Scary stuff at Halloween

This year we’re hearing about some genuinely scary stuff at Halloween, even though no-deal has been postponed for a few months at least, so we probably won’t have more than the usual seasonal shortage of medical supplies.

The scariest thing, apparently, is the volume of plastic waste generated by leftover plastic witches hats or whatever.

This seems like a second order issue – surely the basic problem is the shops being filled up about six months in advance with random seasonal crap, which many of us probably don’t need and maybe don’t even want. Even worse, people are then persuaded to actually buy it, which encourages the whole thing to keep going in a vicious circle of overconsumption.

Fortunately this scenario not scary any more, because we’ve had many decades to adapt to it – otherwise we might all be too anxious to buy anything and the whole system could collapse.

And you better watch out… because even as this lot is being frantically discounted to within an inch of its life, another avalanche of superfluous delights is coming to town. If there is no snow left anywhere by the time you read this, there should be some pictures of it on the internet, so you can see what an avalanche was..

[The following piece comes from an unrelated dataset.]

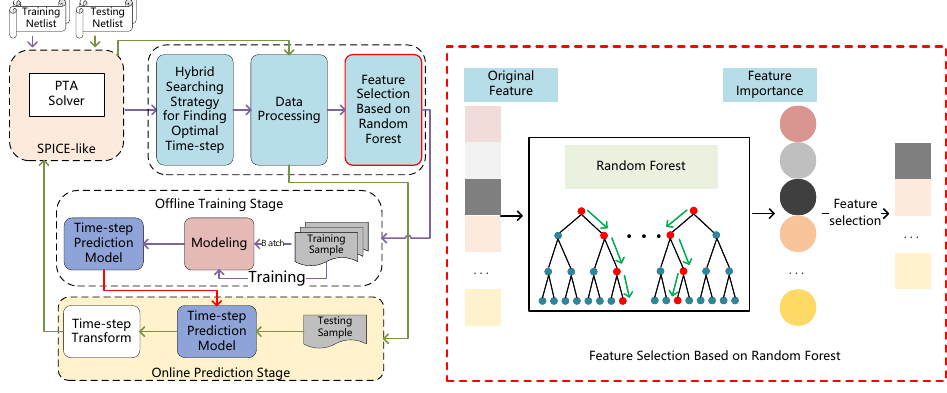
Figure 4. Entire flow of the proposed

Anyway, the second scariest thing is the amount of leftover pumpkin which gets thrown away after people have inexpertly carved some sort of ugly face into the rind. This is less scary because the leftover pumpkin can be eaten, e.g as a key ingredient of the imaginatively named pumpkin pie. Whereas eating enough leftover plastic to make an impact on the problem might not be such a good idea. Microplastic residue in the food chain may not have been proven 100% to be harmful but it doesn’t sound very wholesome, even from a non-expert perspective – this is probably not the extra fibre we need in our diet.

And a quick glance at the news suggests that there may be such a thing as the boogeyman, no matter what Jamie Lee Curtis may have told us in 1978.